*Task directions*. Find the line holding "pada kesiapan teknologi" in the entries below. Give it again exactly, along with every line after it up to and including the line holding "up, 32 unit".

☆ ☆ ☆ ☆ ☆

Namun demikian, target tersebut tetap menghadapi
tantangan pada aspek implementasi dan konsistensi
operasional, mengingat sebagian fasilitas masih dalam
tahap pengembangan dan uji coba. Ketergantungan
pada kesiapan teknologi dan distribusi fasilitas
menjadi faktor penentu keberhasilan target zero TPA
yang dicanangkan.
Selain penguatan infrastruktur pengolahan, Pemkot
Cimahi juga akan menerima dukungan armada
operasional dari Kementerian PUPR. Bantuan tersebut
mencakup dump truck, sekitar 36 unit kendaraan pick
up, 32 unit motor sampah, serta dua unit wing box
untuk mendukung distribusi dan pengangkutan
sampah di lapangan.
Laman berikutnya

☆ ☆ ☆ ☆ ☆

*Your response*.
pada kesiapan teknologi dan distribusi fasilitas
menjadi faktor penentu keberhasilan target zero TPA
yang dicanangkan.
Selain penguatan infrastruktur pengolahan, Pemkot
Cimahi juga akan menerima dukungan armada
operasional dari Kementerian PUPR. Bantuan tersebut
mencakup dump truck, sekitar 36 unit kendaraan pick
up, 32 unit motor sampah, serta dua unit wing box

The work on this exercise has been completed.